## Begin MATERIAL PROVIDED

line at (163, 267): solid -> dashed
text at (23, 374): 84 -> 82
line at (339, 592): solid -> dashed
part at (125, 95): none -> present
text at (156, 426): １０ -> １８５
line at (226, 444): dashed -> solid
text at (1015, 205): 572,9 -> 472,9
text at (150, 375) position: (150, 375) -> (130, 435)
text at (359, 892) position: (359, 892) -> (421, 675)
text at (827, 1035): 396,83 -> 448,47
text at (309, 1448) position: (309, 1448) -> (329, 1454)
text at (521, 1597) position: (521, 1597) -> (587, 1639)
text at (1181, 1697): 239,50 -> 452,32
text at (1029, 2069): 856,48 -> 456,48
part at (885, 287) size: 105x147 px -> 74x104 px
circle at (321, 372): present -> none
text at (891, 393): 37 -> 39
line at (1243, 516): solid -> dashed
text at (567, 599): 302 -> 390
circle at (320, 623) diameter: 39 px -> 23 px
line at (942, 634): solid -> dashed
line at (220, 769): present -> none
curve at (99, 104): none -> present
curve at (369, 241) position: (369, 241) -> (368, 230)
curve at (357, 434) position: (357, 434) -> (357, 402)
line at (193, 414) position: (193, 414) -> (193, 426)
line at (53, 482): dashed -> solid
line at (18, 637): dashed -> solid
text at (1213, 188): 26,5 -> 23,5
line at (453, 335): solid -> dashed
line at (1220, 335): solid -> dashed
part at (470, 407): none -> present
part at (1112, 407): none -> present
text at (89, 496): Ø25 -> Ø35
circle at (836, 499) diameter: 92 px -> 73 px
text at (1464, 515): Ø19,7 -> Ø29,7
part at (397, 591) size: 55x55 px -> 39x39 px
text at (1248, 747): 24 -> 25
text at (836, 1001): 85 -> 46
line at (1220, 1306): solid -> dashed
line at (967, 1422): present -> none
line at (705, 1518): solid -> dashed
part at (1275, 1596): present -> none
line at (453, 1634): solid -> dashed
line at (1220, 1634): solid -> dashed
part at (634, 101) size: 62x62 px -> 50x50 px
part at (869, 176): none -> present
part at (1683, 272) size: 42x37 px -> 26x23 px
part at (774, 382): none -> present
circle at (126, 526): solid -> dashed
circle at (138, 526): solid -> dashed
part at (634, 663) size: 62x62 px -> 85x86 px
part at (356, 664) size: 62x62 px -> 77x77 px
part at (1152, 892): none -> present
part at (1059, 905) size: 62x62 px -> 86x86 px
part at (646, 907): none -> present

## End MATERIAL PROVIDED

- _SET EXERCISE_: Copy every line of the material above without changing anything.

- _RESPONSE_:
line at (163, 267): solid -> dashed
text at (23, 374): 84 -> 82
line at (339, 592): solid -> dashed
part at (125, 95): none -> present
text at (156, 426): １０ -> １８５
line at (226, 444): dashed -> solid
text at (1015, 205): 572,9 -> 472,9
text at (150, 375) position: (150, 375) -> (130, 435)
text at (359, 892) position: (359, 892) -> (421, 675)
text at (827, 1035): 396,83 -> 448,47
text at (309, 1448) position: (309, 1448) -> (329, 1454)
text at (521, 1597) position: (521, 1597) -> (587, 1639)
text at (1181, 1697): 239,50 -> 452,32
text at (1029, 2069): 856,48 -> 456,48
part at (885, 287) size: 105x147 px -> 74x104 px
circle at (321, 372): present -> none
text at (891, 393): 37 -> 39
line at (1243, 516): solid -> dashed
text at (567, 599): 302 -> 390
circle at (320, 623) diameter: 39 px -> 23 px
line at (942, 634): solid -> dashed
line at (220, 769): present -> none
curve at (99, 104): none -> present
curve at (369, 241) position: (369, 241) -> (368, 230)
curve at (357, 434) position: (357, 434) -> (357, 402)
line at (193, 414) position: (193, 414) -> (193, 426)
line at (53, 482): dashed -> solid
line at (18, 637): dashed -> solid
text at (1213, 188): 26,5 -> 23,5
line at (453, 335): solid -> dashed
line at (1220, 335): solid -> dashed
part at (470, 407): none -> present
part at (1112, 407): none -> present
text at (89, 496): Ø25 -> Ø35
circle at (836, 499) diameter: 92 px -> 73 px
text at (1464, 515): Ø19,7 -> Ø29,7
part at (397, 591) size: 55x55 px -> 39x39 px
text at (1248, 747): 24 -> 25
text at (836, 1001): 85 -> 46
line at (1220, 1306): solid -> dashed
line at (967, 1422): present -> none
line at (705, 1518): solid -> dashed
part at (1275, 1596): present -> none
line at (453, 1634): solid -> dashed
line at (1220, 1634): solid -> dashed
part at (634, 101) size: 62x62 px -> 50x50 px
part at (869, 176): none -> present
part at (1683, 272) size: 42x37 px -> 26x23 px
part at (774, 382): none -> present
circle at (126, 526): solid -> dashed
circle at (138, 526): solid -> dashed
part at (634, 663) size: 62x62 px -> 85x86 px
part at (356, 664) size: 62x62 px -> 77x77 px
part at (1152, 892): none -> present
part at (1059, 905) size: 62x62 px -> 86x86 px
part at (646, 907): none -> present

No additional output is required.